Quilter has seen the value of new business coming from defined benefit transfers halve in the third quarter of this year.
The platform saw £0.3bn of defined benefit to defined contribution pension inflows in the third quarter of 2018, down from the £0.6bn it received in the same period last year.
Chief executive Paul Feeney put this down to the firm and its advisers taking a "more cautious" approach.
Commenting in a third quarter trading update to the market this morning (24 October), Mr Feeney said: "Worthy of note is the more cautious approach both we and the advisers who use our platform have taken towards defined benefit to defined contribution pension transfers.
"These totalled £0.3bn in the third quarter of 2018 versus £0.6bn in the comparable period of 2017."

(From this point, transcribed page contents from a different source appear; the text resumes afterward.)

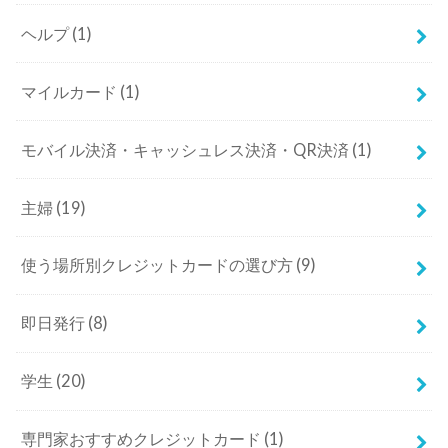
ヘルプ
(1)
マイルカード
(1)
モバイル決済・キャッシュレス決済・QR決済
(1)
主婦
(19)
使う場所別クレジットカードの選び方
(9)
即日発行
(8)
学生
(20)
専門家おすすめクレジットカード
(1)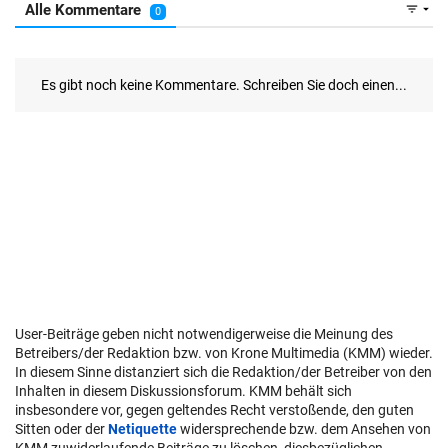
User-Beiträge geben nicht notwendigerweise die Meinung des
Betreibers/der Redaktion bzw. von Krone Multimedia (KMM) wieder.
In diesem Sinne distanziert sich die Redaktion/der Betreiber von den
Inhalten in diesem Diskussionsforum. KMM behält sich
insbesondere vor, gegen geltendes Recht verstoßende, den guten
Sitten oder der
Netiquette
widersprechende bzw. dem Ansehen von
KMM zuwiderlaufende Beiträge zu löschen, diesbezüglichen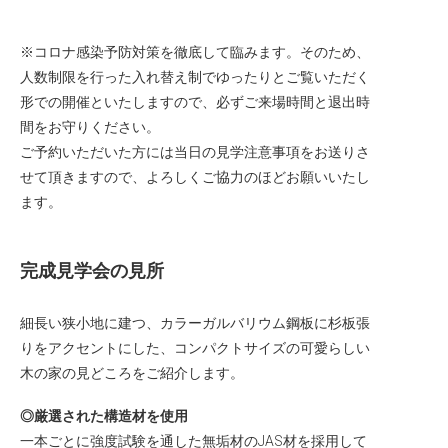
※コロナ感染予防対策を徹底して臨みます。そのため、
人数制限を行った入れ替え制でゆったりとご覧いただく
形での開催といたしますので、必ずご来場時間と退出時
間をお守りください。
ご予約いただいた方には当日の見学注意事項をお送りさ
せて頂きますので、よろしくご協力のほどお願いいたし
ます。
完成見学会の見所
細長い狭小地に建つ、カラーガルバリウム鋼板に杉板張
りをアクセントにした、コンパクトサイズの可愛らしい
木の家の見どころをご紹介します。
◎厳選された構造材を使用
一本ごとに強度試験を通した無垢材のJAS材を採用して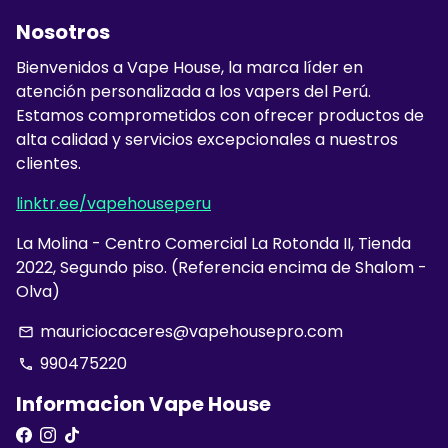
Nosotros
Bienvenidos a Vape House, la marca líder en
atención personalizada a los vapers del Perú.
Estamos comprometidos con ofrecer productos de
alta calidad y servicios excepcionales a nuestros
clientes.
linktr.ee/vapehouseperu
La Molina - Centro Comercial La Rotonda II, Tienda
2022, Segundo piso. (Referencia encima de Shalom -
Olva)
mauriciocaceres@vapehousepro.com
email
990475220
phone
Informacion Vape House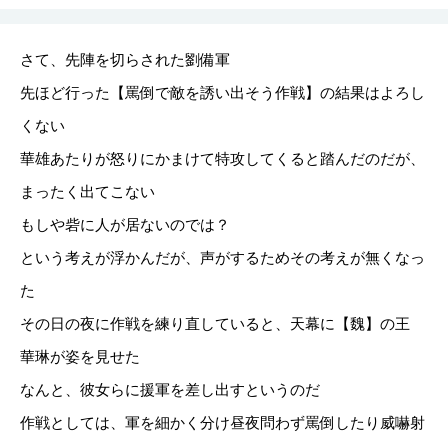
さて、先陣を切らされた劉備軍
先ほど行った【罵倒で敵を誘い出そう作戦】の結果はよろし
くない
華雄あたりが怒りにかまけて特攻してくると踏んだのだが、
まったく出てこない
もしや砦に人が居ないのでは？
という考えが浮かんだが、声がするためその考えが無くなっ
た
その日の夜に作戦を練り直していると、天幕に【魏】の王
華琳が姿を見せた
なんと、彼女らに援軍を差し出すというのだ
作戦としては、軍を細かく分け昼夜問わず罵倒したり威嚇射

FTAdviser reported in September that several players in the pension market were reporting a slowdown in defined benefit pension transfers, as bad publicity and an added level of scrutiny from financial advisers has started to take effect.

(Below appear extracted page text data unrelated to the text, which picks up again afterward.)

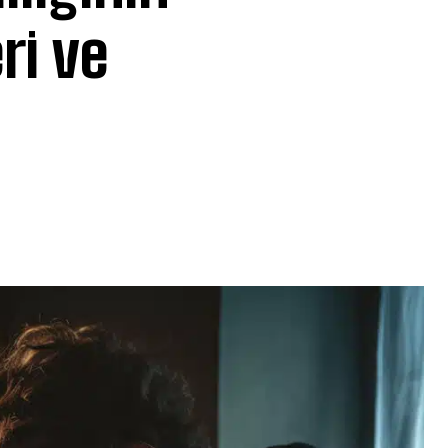
ri ve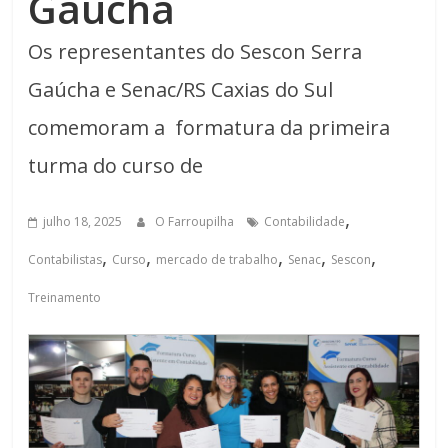
Gaúcha
Os representantes do Sescon Serra
Gaúcha e Senac/RS Caxias do Sul
comemoram a formatura da primeira
turma do curso de
,
julho 18, 2025
O Farroupilha
Contabilidade
,
,
,
,
,
Contabilistas
Curso
mercado de trabalho
Senac
Sescon
Treinamento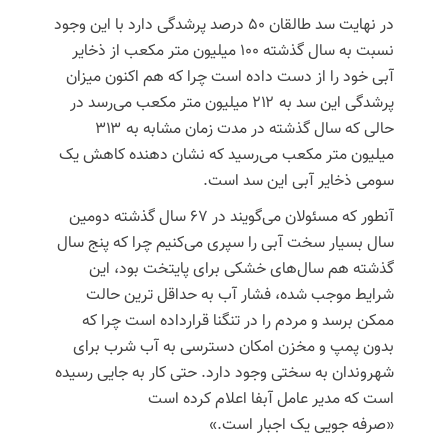
در نهایت سد طالقان ۵۰ درصد پرشدگی دارد با این وجود
نسبت به سال گذشته ۱۰۰ میلیون متر مکعب از ذخایر
آبی خود را از دست داده است چرا که هم اکنون میزان
پرشدگی این سد به ۲۱۲ میلیون متر مکعب می‌رسد در
حالی که سال گذشته در مدت زمان مشابه به ۳۱۳
میلیون متر مکعب می‌رسید که نشان دهنده کاهش یک
سومی ذخایر آبی این سد است.
آنطور که مسئولان می‌گویند در ۶۷ سال گذشته دومین
سال بسیار سخت آبی را سپری می‌کنیم چرا که پنج سال
گذشته هم سال‌های خشکی برای پایتخت بود، این
شرایط موجب شده، فشار آب به حداقل
ترین
حالت
ممکن برسد و مردم را در تنگنا
قرارداده
است چرا که
بدون پمپ و مخزن امکان دسترسی به آب شرب برای
شهروندان به سختی وجود دارد. حتی کار به جایی رسیده
است که مدیر عامل
آبفا
اعلام کرده است
«صرفه
جویی
یک اجبار است.»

Meanwhile, Quilter reported £3.7bn of net inflows for the first nine months of the year, excluding its life assurance business. This compared with £3.8bn for the same period in 2017.
About £3bn of the £3.7bn of inflows came from clients of Quilter’s advice business Quilter Private Client Advisers.
Mr Feeney said with the current market turbulence and political uncertainty having rattled the confidence of many, he regarded the dip as showing a relatively strong performance.
He said: "Over the last quarter more volatile investment markets and geopolitical uncertainty have contributed to weaker investor sentiment resulting in a market-wide reduction in net retail flows.
"Year to date flows across the market are down 55 per cent on the comparable period according to the Investment Association."